◆ Task directions ◆
Below are entries; repeat exactly, and nothing else, the lines from the one holding "Image 1: One" through the one holding "Image 2: Two", inclusive. Leave the pictures out.

◆ Data records ◆
────

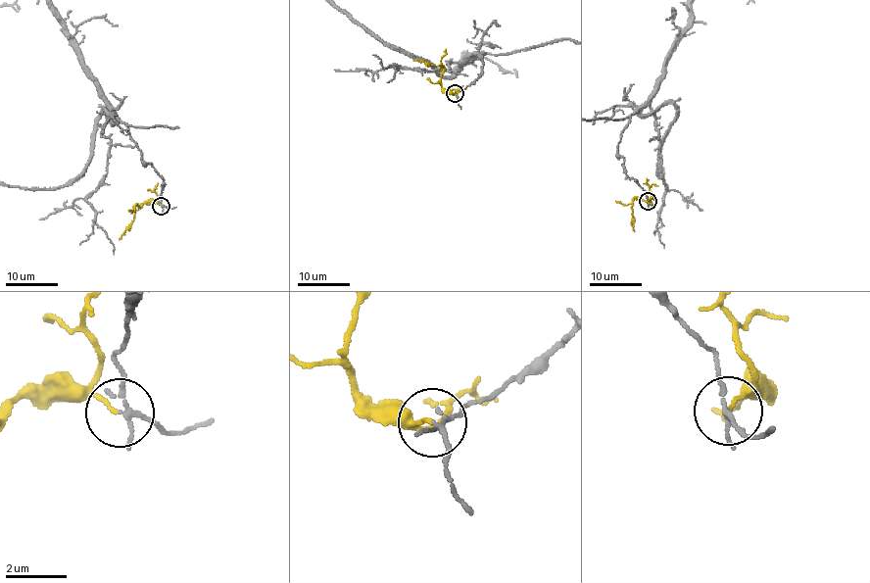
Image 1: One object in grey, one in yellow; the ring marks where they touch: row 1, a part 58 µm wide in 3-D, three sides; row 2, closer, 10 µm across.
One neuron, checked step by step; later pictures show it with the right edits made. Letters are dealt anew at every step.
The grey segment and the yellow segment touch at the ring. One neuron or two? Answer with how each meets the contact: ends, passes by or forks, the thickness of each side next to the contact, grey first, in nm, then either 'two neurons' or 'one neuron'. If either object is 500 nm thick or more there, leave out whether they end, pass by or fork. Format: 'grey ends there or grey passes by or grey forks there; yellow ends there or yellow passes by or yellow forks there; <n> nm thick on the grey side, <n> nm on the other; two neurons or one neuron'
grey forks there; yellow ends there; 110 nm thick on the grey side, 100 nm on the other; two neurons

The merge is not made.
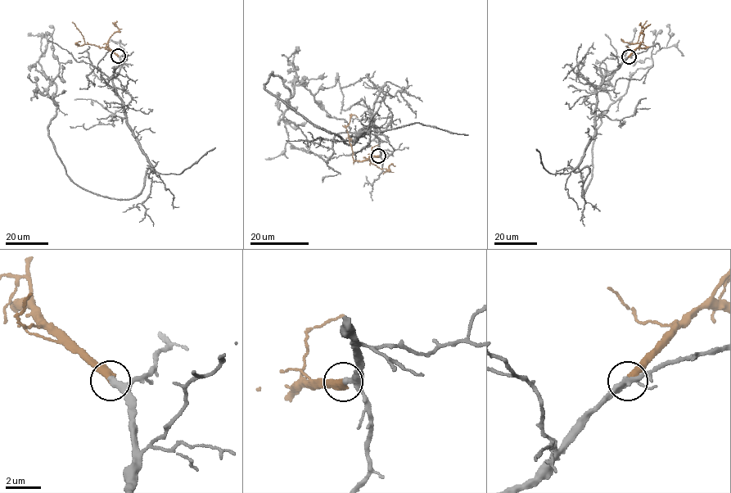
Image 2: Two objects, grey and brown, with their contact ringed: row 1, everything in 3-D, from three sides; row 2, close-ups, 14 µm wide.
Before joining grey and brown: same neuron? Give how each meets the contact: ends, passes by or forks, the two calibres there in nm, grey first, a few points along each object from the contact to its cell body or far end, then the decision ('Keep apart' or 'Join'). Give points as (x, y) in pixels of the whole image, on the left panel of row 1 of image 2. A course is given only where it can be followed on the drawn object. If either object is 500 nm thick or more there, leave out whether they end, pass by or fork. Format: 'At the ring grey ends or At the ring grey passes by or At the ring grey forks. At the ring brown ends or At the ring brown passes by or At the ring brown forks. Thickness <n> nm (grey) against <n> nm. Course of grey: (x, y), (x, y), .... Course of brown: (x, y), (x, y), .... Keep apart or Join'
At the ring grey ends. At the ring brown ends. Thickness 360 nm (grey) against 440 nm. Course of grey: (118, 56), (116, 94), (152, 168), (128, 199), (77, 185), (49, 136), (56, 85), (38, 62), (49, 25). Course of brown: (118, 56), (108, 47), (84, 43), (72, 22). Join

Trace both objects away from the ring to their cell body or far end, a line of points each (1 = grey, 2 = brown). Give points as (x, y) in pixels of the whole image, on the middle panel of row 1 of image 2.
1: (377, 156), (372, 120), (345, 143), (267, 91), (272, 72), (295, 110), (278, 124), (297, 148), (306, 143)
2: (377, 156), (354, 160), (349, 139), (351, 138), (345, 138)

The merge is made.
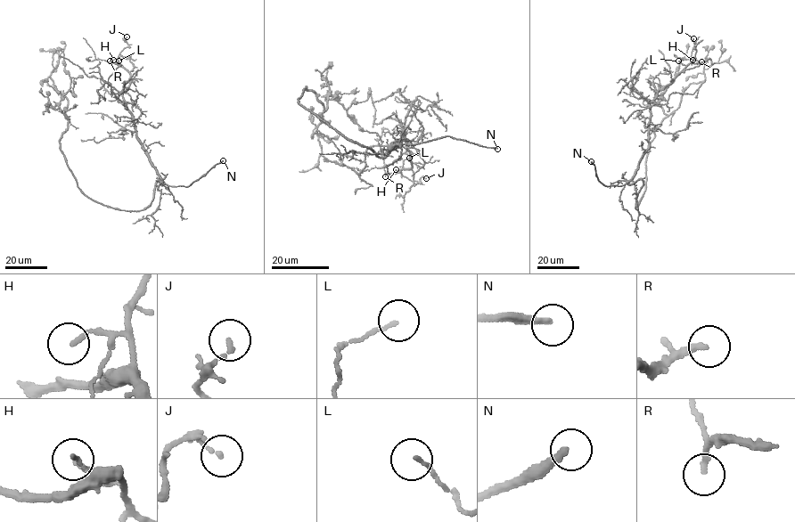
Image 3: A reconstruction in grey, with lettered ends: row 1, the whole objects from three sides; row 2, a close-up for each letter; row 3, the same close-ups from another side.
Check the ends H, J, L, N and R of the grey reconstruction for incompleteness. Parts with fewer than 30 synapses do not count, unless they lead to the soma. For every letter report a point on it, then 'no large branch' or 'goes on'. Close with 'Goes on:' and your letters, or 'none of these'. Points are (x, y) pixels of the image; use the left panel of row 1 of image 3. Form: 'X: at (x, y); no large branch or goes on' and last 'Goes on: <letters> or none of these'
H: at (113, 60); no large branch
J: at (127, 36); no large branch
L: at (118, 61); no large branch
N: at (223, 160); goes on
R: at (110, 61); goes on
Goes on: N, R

────

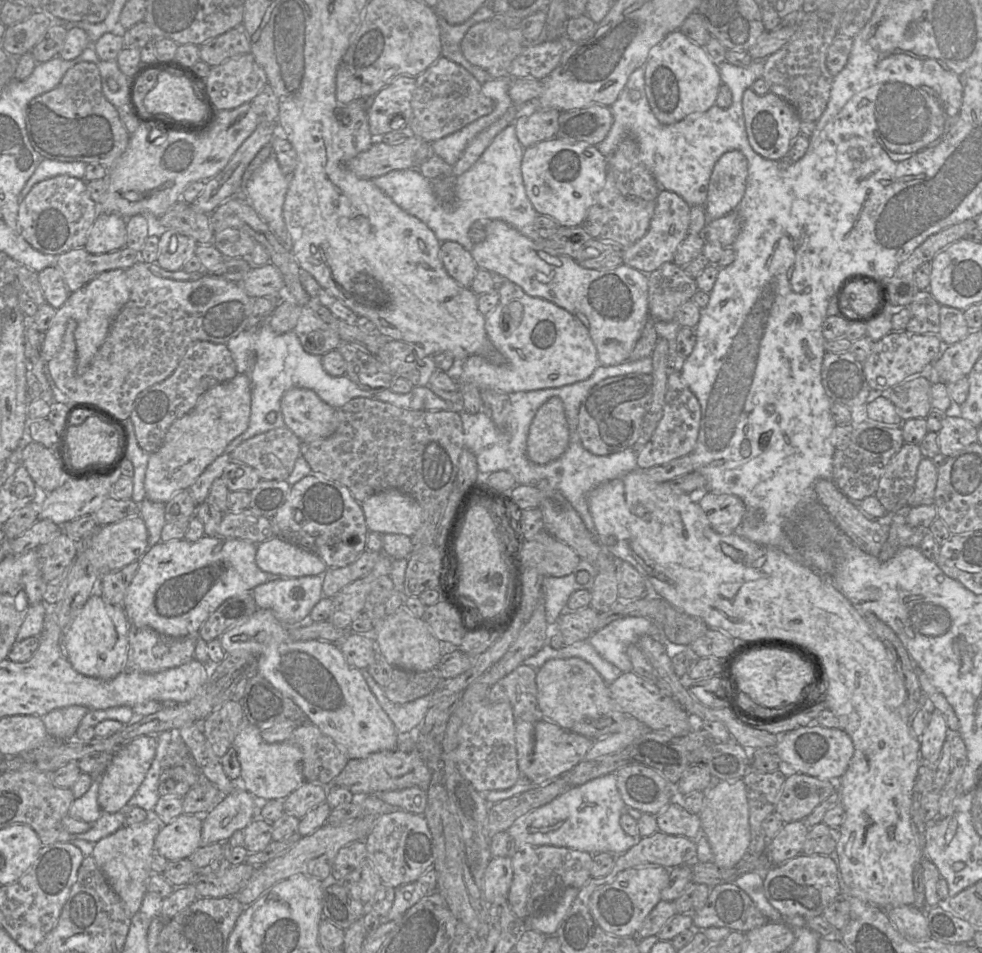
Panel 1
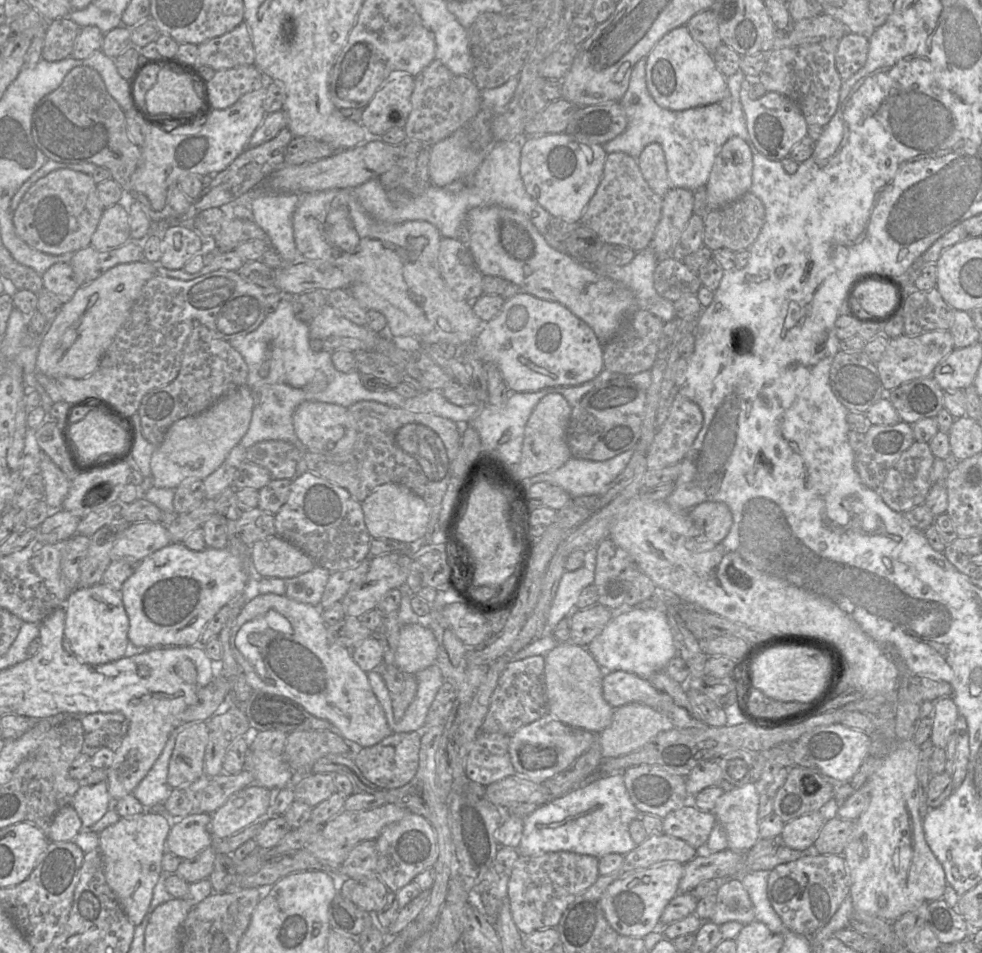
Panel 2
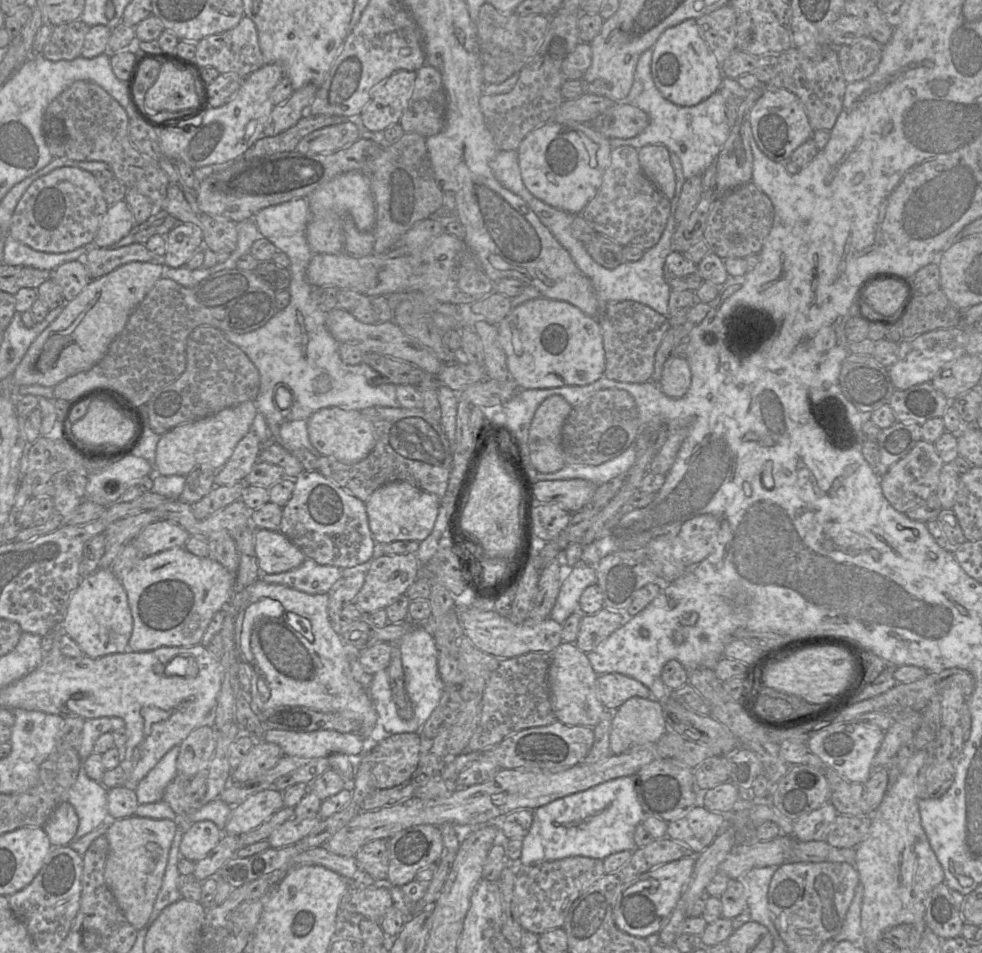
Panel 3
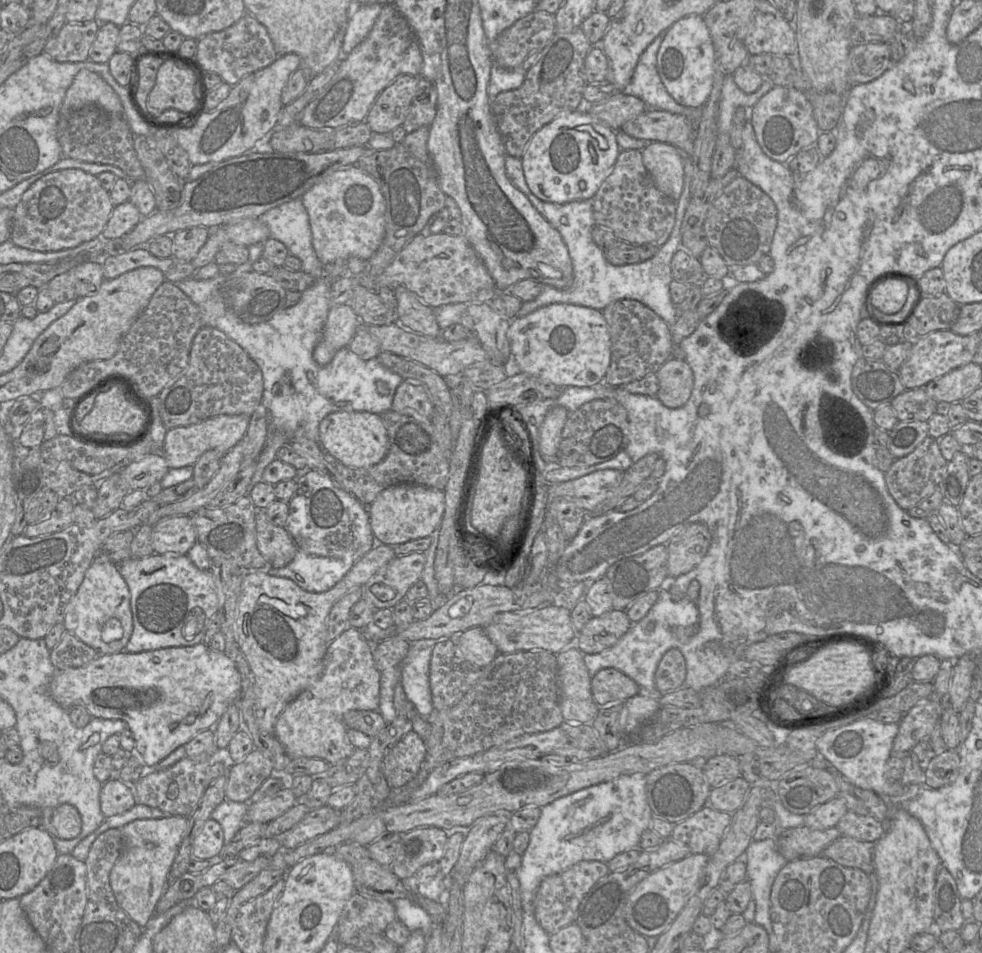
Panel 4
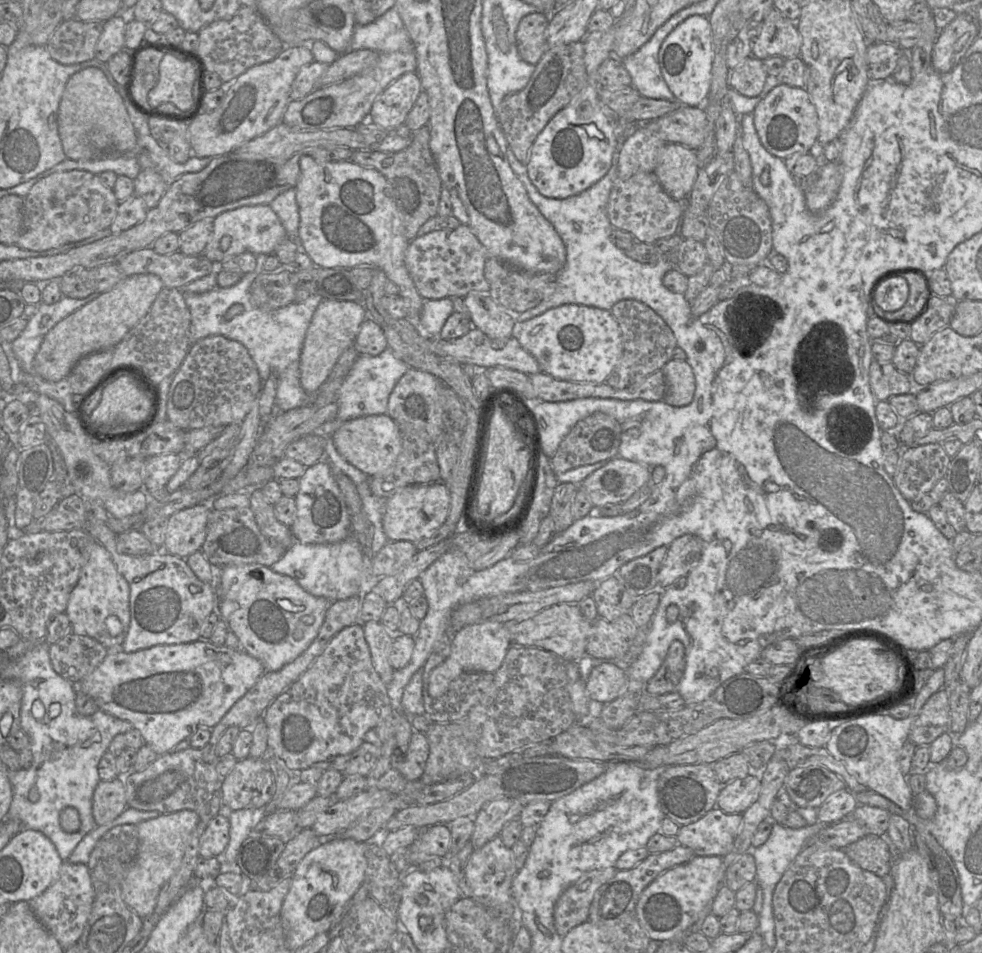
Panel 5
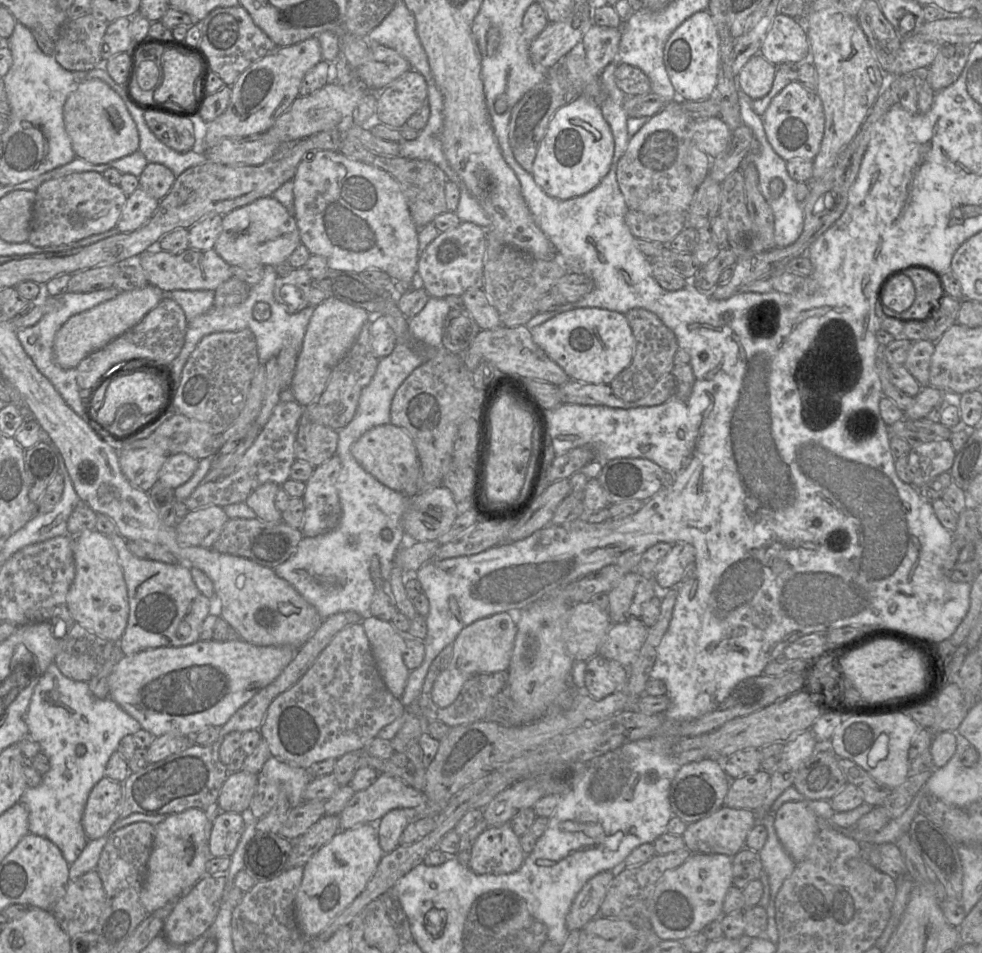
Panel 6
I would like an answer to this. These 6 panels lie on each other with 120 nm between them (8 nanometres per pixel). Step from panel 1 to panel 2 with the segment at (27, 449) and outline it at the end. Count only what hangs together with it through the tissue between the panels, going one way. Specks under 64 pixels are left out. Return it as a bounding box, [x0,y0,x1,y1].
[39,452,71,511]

────

◆ Result of the task ◆
Image 1: One object in grey, one in yellow; the ring marks where they touch: row 1, a part 58 µm wide in 3-D, three sides; row 2, closer, 10 µm across.
One neuron, checked step by step; later pictures show it with the right edits made. Letters are dealt anew at every step.
The grey segment and the yellow segment touch at the ring. One neuron or two? Answer with how each meets the contact: ends, passes by or forks, the thickness of each side next to the contact, grey first, in nm, then either 'two neurons' or 'one neuron'. If either object is 500 nm thick or more there, leave out whether they end, pass by or fork. Format: 'grey ends there or grey passes by or grey forks there; yellow ends there or yellow passes by or yellow forks there; <n> nm thick on the grey side, <n> nm on the other; two neurons or one neuron'
grey forks there; yellow ends there; 110 nm thick on the grey side, 100 nm on the other; two neurons

The merge is not made.
Image 2: Two objects, grey and brown, with their contact ringed: row 1, everything in 3-D, from three sides; row 2, close-ups, 14 µm wide.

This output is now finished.